Poste doch mal bitte den Screenshot, mit dem Tooltip, der 2 Ausgrabungen für das Item anzeigt...

das würde die Diskussion "Nur-einmal-oder-nicht" sicher beenden :-)


----------



## Metadron72 (15. August 2011)

gibts keine diskussion, rares kann man nur 1mal buddeln


----------



## astue (20. August 2011)

Metadron72 schrieb:


> gibts keine diskussion, rares kann man nur 1mal buddeln



wer bist Du? Irgendein Despot, der festlegt, über was diskutiert wird?

Wenn Yoshitomo behauptet, er hat Dinge doppelt ausgebuddelt, dann soll er es belegen.
Wenn Du behauptest, es geht nicht, dann belege es bitte auch.

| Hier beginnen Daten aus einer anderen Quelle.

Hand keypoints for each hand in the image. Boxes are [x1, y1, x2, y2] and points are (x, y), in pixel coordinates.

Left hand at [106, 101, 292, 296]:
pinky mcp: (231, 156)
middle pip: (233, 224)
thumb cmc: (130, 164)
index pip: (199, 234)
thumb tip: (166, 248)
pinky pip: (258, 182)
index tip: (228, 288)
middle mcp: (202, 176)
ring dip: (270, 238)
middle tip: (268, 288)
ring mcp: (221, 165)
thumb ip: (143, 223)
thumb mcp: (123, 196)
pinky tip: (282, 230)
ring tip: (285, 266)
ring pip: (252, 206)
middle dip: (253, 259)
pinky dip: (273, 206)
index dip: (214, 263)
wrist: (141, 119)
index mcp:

Ein Benehmen haben manche Leute.... tststs


----------



## Metadron72 (22. August 2011)

astue schrieb:


> wer bist Du? Irgendein Despot, der festlegt, über was diskutiert wird?
> 
> Wenn Yoshitomo behauptet, er hat Dinge doppelt ausgebuddelt, dann soll er es belegen.
> Wenn Du behauptest, es geht nicht, dann belege es bitte auch.
> ...




.....


http://eu.battle.net...c/1776590876#14 beitrag 17, ich habe fertig (blue post und so)....kann ich dir sonst noch behilflich sein, lieber astue ?


----------